# Topping up credit union loan



## dublindude (12 Jul 2009)

Hi there

I recently topped up a small credit union loan last month.  It was my first CU loan which I took out in July 2008 for 350 euros and I had paid off 200 euros since. I topped it back up to 350 as I am doing a course at the moment and used it to pay for fees. The college is now providing an add on module for an extra 200 which I'd like to do but I'd like to top up the loan again. 

I'm working, have about 400 saved with the CU and monthly repayments are quite small, so would they be likely to agree to the new arrangement?

Thanks 

Dublindude


----------



## allthedoyles (12 Jul 2009)

Well in my opinion , the credit union is the most user-friendly credit institution in Ireland .

As long as regular re-payments are made and you have some cash in savings there , you should have no problem.


----------



## dublindude (12 Jul 2009)

Oh really that's great  Yes I've been making repayments every month, just was concerned they might be wary of me topping up twice in two months.

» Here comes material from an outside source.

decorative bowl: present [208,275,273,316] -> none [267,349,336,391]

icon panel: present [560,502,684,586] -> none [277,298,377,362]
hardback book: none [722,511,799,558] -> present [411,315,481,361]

I'd love to do that course so hopefully they will give me the green light


----------



## dave2k (13 Jul 2009)

dublindude said:


> Oh really that's great  Yes I've been making repayments every month, just was concerned they might be wary of me topping up twice in two months.



They will know that. Sit down and explain what you want the money for. I have to agree, the CU are VERY accommodating.


----------



## dublindude (17 Jul 2009)

I went in and got sorted! The thing is the fees went up by 150 euro after I got the top up, so I'm wondering if I should go in AGAIN and take out the difference?


----------



## Celtwytch (17 Jul 2009)

I'm sure that if you go to your CU with the notification of the fee increase they'll be able to accommodate you.


----------